I was also quick to notice that it does not cost much to transcend the dichotomy of enemy and ally. I spent a couple of days with some of the captured, rescued or surrendered Al Shabaab fighters now working with UPDF. In those few days, a bond of friendship and mutual obligation with many had emerged. I wondered whether it is a shared race (identity can be a powerful emotion)? Or was it my naivety taking advantage of me? In Lower Shebelle region, I asked the governor Abdul Kadhir Sidi to hire the former Al Shabab chief of revenue collection, Hussein Mohamed, as his tax man advising that this man’s skills are critical for the TFG. Kayanja later called me to say that Mohamed had been hired as I had asked, and he had even helped them arrest an Al Shabaab fighter passing through the customs offices by alerting UPDF.

It became clear to me that solving African problems actually needs African solutions, even though there is also a lot to learn from outsiders. In fact one of the ways through which people like Museveni and President Paul Kagame of Rwanda have contained conflicts has been to avoid treating their adversaries as permanent enemies. For Museveni historically, the strategy has been to defeat the enemy militarily and yet not subject them to the humiliation of defeat. Just when Museveni feels the enemy is defeated, he enters into “peace talks” (even though in effect they are actually surrender talks) with them. Consequently, he has tended to integrate enemy combatants into the UPDF, the political leaders into his government as ministers and some get financial compensation to go home.

In Rwanda, a similar logic has been applied. Whether Kagame learnt is from Museveni or it was a pragmatic response to the conditions on the ground is not important. After 1994, the RPF moved quickly to integrate officers and men of the Armed Forces of Rwanda (FAR), the army they had routed, into the RPA now RDF. In July 1994 when it captured power, the RPA was only 18,000 troops strong. By March 1995, they had integrated over 25,000 ex-FAR, making it the majority in the new army. When Rwanda entered into Congo in 1996, over 65 percent of the army was Ex-FAR. In fact it was largely the Ex-FAR units that were sent to rout the interahamwe and return civilians being hostage in refugee camps. When international human rights groups claim that RPF committed genocide against Hutu refugees in Congo, they are actually saying that Hutu officers and men committed genocide against their kith and kin – utter nonsense!
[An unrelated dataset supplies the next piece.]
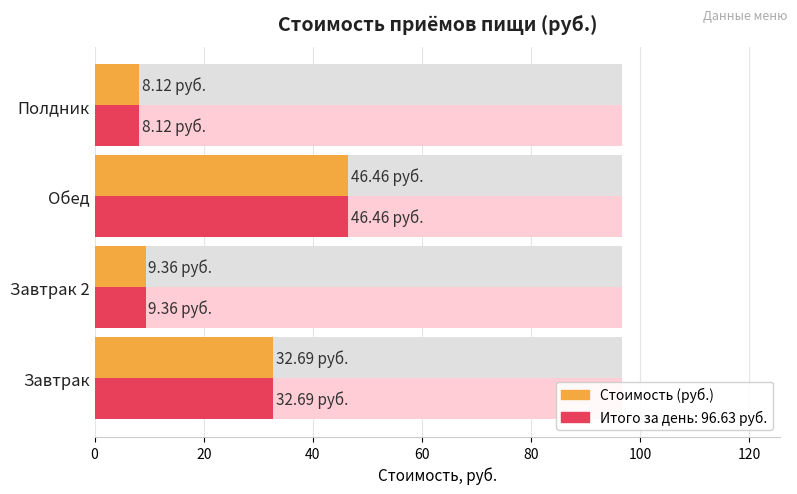

Reading right to left, extract all data points from this chart.

8.1	46.5	9.4	32.7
It is not clear whether Uganda’s attempt at state building in Somalia will work. It is really too early to tell. Besides, immediately there is peace in Somalia, the attention of its people will shift from the threats of Al Shabab to even little mistakes by our troops. Once Al Shabaab is finished, even small transgressions now tolerable are likely to become explosive. Assuming a UPDF mamba on one of its forays knocked and killed a Somali child or an errant UPDF soldier raped a Somali woman. Such small incidents can be tolerated now but will become fault lines tomorrow. How will UPDF cope with growing Somali nationalism demanding end of liberation that will now have turned into occupation? We do not know.

For now, I can only conclude by re-echoing the lesson I got from my brother, Col. Kayanja: UPDF has succeeded with only 6,000 troops in Somalia where America failed with 50,000 – not because it has superior fighting skills but because it has a superior ideology and a superior counter terrorism doctrine.